Explore the material:
1) Can you copy the basal ganglia hemorrhage excerpt word for word, from "The surgery-related costs" to "Barthel index score.", with both of those passages included?
2) In the basal ganglia hemorrhage excerpt, what key areas of improvement are listed for minimally invasive thrombolysis combined with soft-channel drainage?

Excerpt:
○ ○ ○ ○
The surgery-related costs [7.2 (5.9–8.3) kCNY vs. 28.4 (24.4–30.7) kCNY] and hospitalization costs [53.9 (32.4–75.1) kCNY vs. 87.9 (77.8–103.1) kCNY] were significantly lower in the minimally invasive group (p < 0.001) (Table 2). Furthermore, the minimally invasive group demonstrated an incremental cost-effectiveness ratio (ICER) of −6,800 CNY per Barthel index point. This indicates that compared to the craniotomy group, the minimally invasive approach reduced medical costs by 6,800 CNY for each 1-point improvement in Barthel index score.

4 Discussion

4.1 Pathological mechanisms of basal ganglia hemorrhage and innovations in minimally invasive treatment

The pathological mechanisms of basal ganglia hemorrhage primarily involve two processes. First, the mass effect of the hematoma causes direct mechanical compression. Second, toxic substances (such as heme and iron ions) released during erythrocyte lysis trigger oxidative stress reactions. These mechanisms act synergistically, disrupting the blood–brain barrier, exacerbating cerebral edema, and inducing neuronal apoptosis (9). Although traditional craniotomy can rapidly evacuate the hematoma, the procedure requires retraction of brain tissue and disruption of cortical vessels, potentially leading to secondary injury (10). This limitation helps explain the findings of the STICH trials, which demonstrated no significant improvement in patient outcomes following open surgery (11, 12).

Advances in precision medicine have driven the development of minimally invasive treatments for basal ganglia hemorrhage. Among these, minimally invasive thrombolysis combined with soft-channel drainage has shown notable advantages. This technique employs a staged hematoma evacuation strategy (with continuous postoperative drainage for 1–3 days) and shows improvement in three key areas. First, the precision of puncture trajectories has significantly improved. Using 3D Slicer reconstruction technology, surgeons can clearly visualize the course of the middle meningeal artery. A transfrontal approach effectively protects the lenticulostriate arteries, reducing the risk of puncture-related hemorrhage (13). Additionally, this approach avoids the posterior limb of the internal capsule and thalamic radiation, minimizing postoperative motor dysfunction (14). Second, surgical instruments and procedural workflows have been optimized. The use of a 4-mm flexible silicone drainage tube minimizes brain tissue damage (15). Catheter placement along the hematoma’s long axis expands the coverage of urokinase, thereby reducing residual hematoma rates (16). Postoperatively, the catheter position can be adjusted as needed to optimize hematoma clearance. Third, this technique enables molecular-level detoxification. Urokinase exerts a dual effect by activating the plasminogen-plasmin system: it dissolves clots while promoting the metabolism of harmful substances. This mechanism effectively suppresses oxidative stress (17). When combined with dynamic drainage, it further enhances the clearance efficiency of toxic compounds.

The key surgical parameters in this study drew upon evidence from influential international trials. Specifically, the urokinase thrombolysis trigger threshold (>15 mL residual hematoma volume) directly reflected the MISTIE III trial’s pivotal finding: final hematoma volumes ≤15 mL significantly improved functional outcomes (mRS scores 0–3) (18). Consequently, we implemented 15 mL as the thrombolysis initiation standard to optimize hematoma clearance. For the ≤50% single-aspiration volume limit, we considered two critical factors: safety (excess aspiration increases intraoperative rebleeding or mechanical tissue injury risks), and strategy (adopting MISTIE III’s 72-h phased clearance approach with 8-h thrombolytic dosing, which balances efficacy against procedural risks). By combining this aspiration limit with staged operations, our protocol strictly followed this graduated clearance principle to maximize safety.
○ ○ ○ ○
Data for analysis:
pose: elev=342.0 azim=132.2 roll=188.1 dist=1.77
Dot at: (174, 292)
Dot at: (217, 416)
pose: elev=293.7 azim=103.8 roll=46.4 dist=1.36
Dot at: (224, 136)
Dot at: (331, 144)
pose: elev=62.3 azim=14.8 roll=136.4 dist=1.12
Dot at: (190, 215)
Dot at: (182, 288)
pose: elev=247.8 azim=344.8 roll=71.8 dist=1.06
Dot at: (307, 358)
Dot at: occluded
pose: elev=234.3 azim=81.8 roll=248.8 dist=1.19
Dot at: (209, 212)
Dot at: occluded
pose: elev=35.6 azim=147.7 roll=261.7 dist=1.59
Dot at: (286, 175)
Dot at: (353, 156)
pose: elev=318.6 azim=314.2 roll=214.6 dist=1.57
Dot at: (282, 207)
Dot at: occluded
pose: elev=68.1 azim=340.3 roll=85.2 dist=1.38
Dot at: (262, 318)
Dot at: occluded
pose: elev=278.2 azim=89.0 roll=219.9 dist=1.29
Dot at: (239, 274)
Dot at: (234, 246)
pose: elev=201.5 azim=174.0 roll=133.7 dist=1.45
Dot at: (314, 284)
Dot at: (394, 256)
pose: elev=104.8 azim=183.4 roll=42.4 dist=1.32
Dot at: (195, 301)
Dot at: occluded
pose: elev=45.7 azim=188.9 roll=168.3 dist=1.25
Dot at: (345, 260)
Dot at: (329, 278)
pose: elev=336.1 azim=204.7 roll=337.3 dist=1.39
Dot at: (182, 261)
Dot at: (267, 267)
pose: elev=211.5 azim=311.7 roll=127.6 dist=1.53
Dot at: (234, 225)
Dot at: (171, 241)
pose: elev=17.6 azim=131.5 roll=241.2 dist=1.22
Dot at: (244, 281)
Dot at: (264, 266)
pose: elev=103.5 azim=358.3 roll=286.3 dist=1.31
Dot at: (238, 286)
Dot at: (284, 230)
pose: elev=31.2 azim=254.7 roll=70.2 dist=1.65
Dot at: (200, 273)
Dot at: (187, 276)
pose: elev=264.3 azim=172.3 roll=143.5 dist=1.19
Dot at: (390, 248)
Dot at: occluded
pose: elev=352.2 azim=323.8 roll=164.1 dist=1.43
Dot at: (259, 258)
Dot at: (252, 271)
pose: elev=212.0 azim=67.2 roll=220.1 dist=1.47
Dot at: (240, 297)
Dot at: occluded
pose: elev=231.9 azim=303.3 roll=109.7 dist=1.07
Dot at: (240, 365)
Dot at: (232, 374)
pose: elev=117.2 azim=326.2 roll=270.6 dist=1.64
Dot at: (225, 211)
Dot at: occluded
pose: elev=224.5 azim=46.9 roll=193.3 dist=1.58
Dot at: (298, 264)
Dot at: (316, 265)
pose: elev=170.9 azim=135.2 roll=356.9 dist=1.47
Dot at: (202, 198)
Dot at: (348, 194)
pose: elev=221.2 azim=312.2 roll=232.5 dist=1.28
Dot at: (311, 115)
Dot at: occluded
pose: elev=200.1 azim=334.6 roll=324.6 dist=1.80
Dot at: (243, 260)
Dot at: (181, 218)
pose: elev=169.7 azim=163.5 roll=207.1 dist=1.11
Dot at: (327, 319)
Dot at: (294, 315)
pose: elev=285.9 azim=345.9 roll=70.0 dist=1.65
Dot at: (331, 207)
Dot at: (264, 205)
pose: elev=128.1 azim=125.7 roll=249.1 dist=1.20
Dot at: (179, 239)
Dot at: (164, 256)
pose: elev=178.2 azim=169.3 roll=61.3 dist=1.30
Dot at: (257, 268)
○ ○ ○ ○
Answers for the tasks:
1)
The surgery-related costs [7.2 (5.9–8.3) kCNY vs. 28.4 (24.4–30.7) kCNY] and hospitalization costs [53.9 (32.4–75.1) kCNY vs. 87.9 (77.8–103.1) kCNY] were significantly lower in the minimally invasive group (p < 0.001) (Table 2). Furthermore, the minimally invasive group demonstrated an incremental cost-effectiveness ratio (ICER) of −6,800 CNY per Barthel index point. This indicates that compared to the craniotomy group, the minimally invasive approach reduced medical costs by 6,800 CNY for each 1-point improvement in Barthel index score.

2)
- The precision of puncture trajectories has significantly improved.
- Surgical instruments and procedural workflows have been optimized.
- The technique enables molecular-level detoxification.